2.04.2010

week 2 B

MAKING / ASKING

in class: share summaries of what you learned through both the writing process and the visual organization of collections. make sure your collections are in a form that can be shared with the class.

we will talk as a group about what area(s) might be ripe for exploration within your interest area. it’s time to start asking questions about where this area can go. we can do this individually, in small groups, or as a class. these questions should be carefully considered and balance open-endedness and focus. do not ask yes/no questions, but “what if...” and “how” and “why” questions.

to prime the pump, here are a couple of 100 questions that brue mau asked about typefaces. they are incorrectly worded (yes/no questions), but you get the idea.

“Can we make a font that has memory?”
“Could you imagine a font that has a limited lifespan?”

try to have a good list of questions -- maybe at least ten -- by the end of class.

homework: select a question that has some interesting potential; that could lead into unusual territory. start making stuff that explores that question. this is not about finding one solution and declaring the question answered, but about exploration, play, and discovering the implications of that question. it’s a process of discovery.

keep working on locating significant people engaged in your area of interest. ideally they are making multiple projects dealing with your issue, or closely related to your issue.

read:
triggs chapter openers, pp 108-113, 144-149, 180-185 -- no need to write a response on this. make sure you’re flipping through this book to find designers working in areas similar to your own interests.

1 comment:

micahB said...

I found the very first type excerpt on Lego am and Lego pm, by Urs Lehni, Juerg Lehni, and Rafael Kock, to be quite enlightening. The interaction of users to build their own typographic forms from a library of existing blocks is very interesting in seeing how many variations can still make the readability of a single character a success.
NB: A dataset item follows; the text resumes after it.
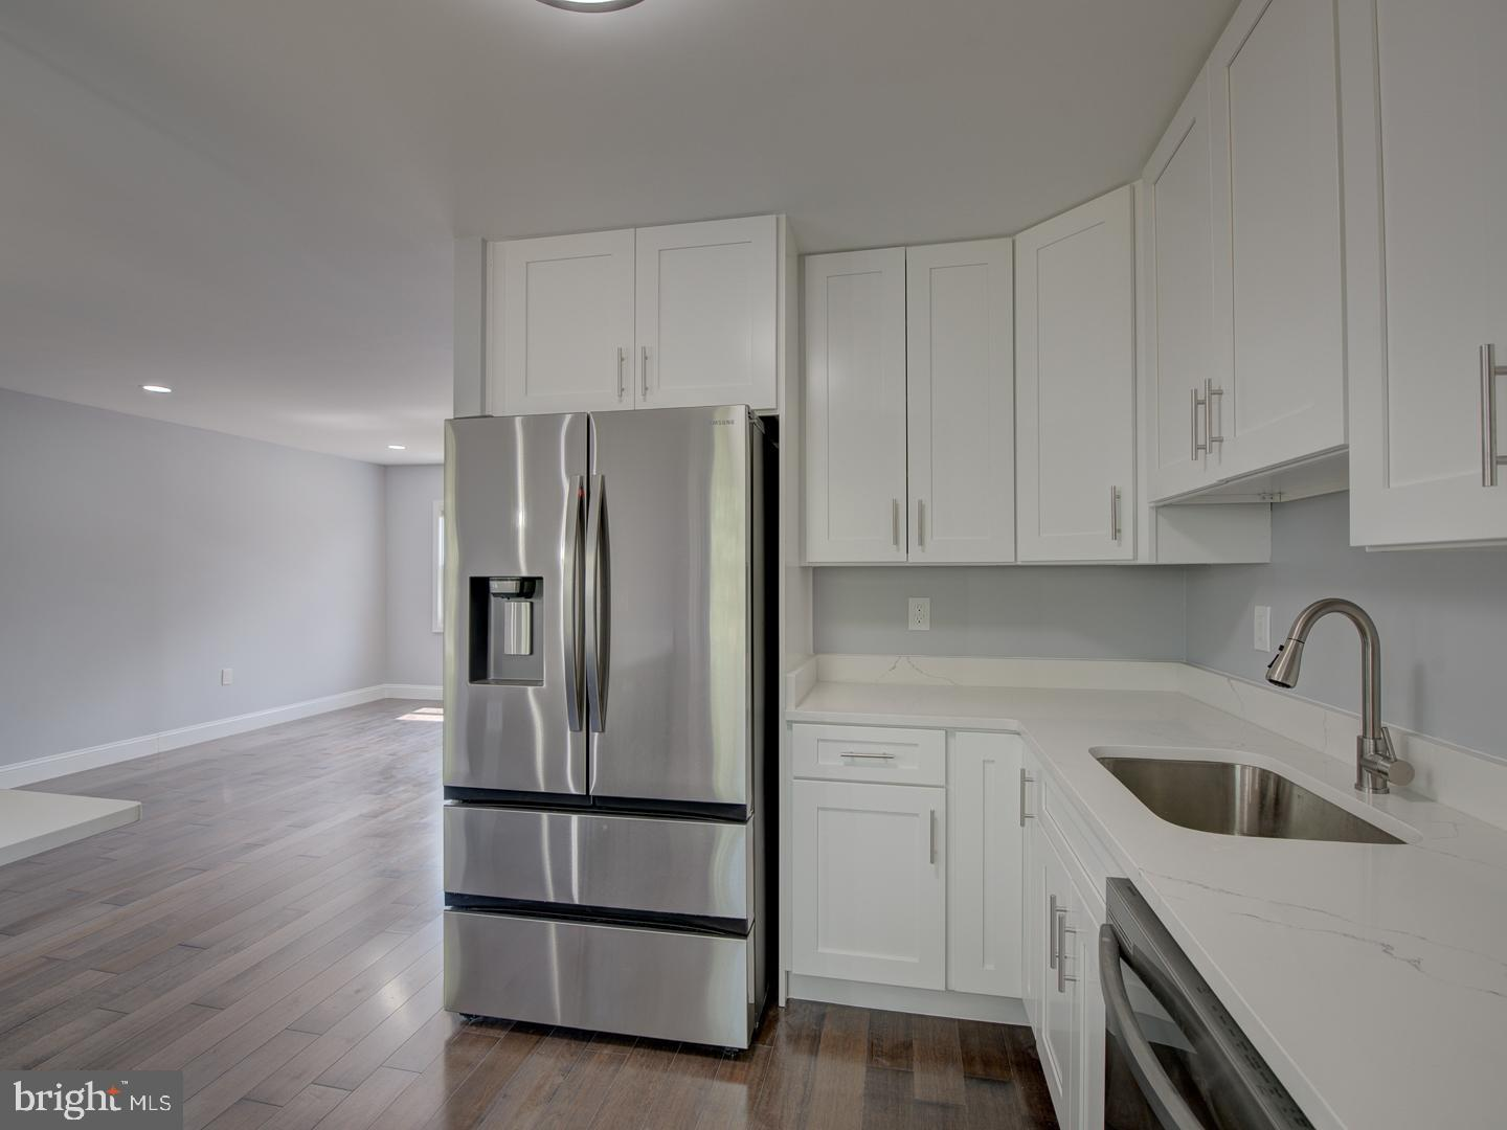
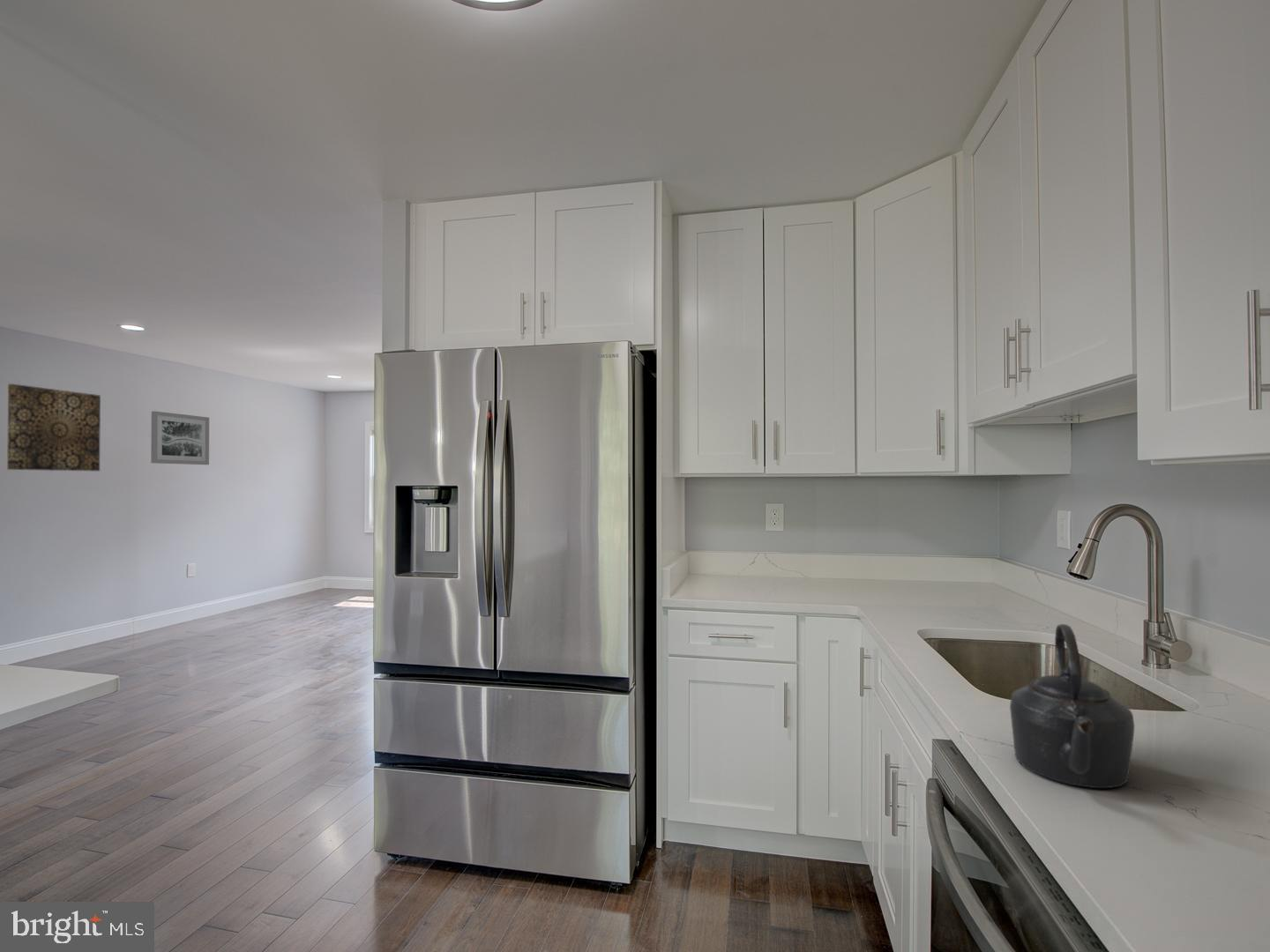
+ wall art [6,383,101,472]
+ wall art [150,410,210,465]
+ kettle [1009,623,1135,789]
This cut'n paste theory continues into Jonathan Barnbrook. His take on William Burroughs writings on cut'n paste took off into a viral era of experimentation. the theory of cut'n paste was to take typographic letters or forms out of their specifically designed environments, and to insert them into a new one. Taking typography out of its original context creates an entire new level to readability and legibility. I enjoyed Barnbrooks experimental answer to Burroughs quote "a typeface takes one set of words and creates, through random acts, a whole new secondary level of meaning. Barbrook said "a word is not the object it represents." This is very true; its the same experiment as taking the word "business" and putting it into Comic Sans, the whole take on the seriousness of business has changed due to the casual and flawed characteristics of this font.

The Futurism and Dada readings helped me to focus on specific ways to problem solve a vertain typographic situation. From the light and weight balances, to scale contrast, this second part of the reading gives, from a historical point, an overview of variety in experimental options and evolution through time and typographic form, readability and legibility.

The third part of the reading got deeply into motion graphics and meaningful applications in relation to narrative. I do remember seeing the movie "Seven" and its typographic narrative through motion. Of course we can't forget Saul Bass's kinetic type pioneering either. Moholy-Nagy said it best within his kinetic experiments "its a form of communication and not just the practical vehicle to put across an external message."

I've only read a bit into Lucinda Hitchcock's 'two dimensional page within a three dimensional environment' piece, but I think this reading will help guide me to different experimentations within my typographic route.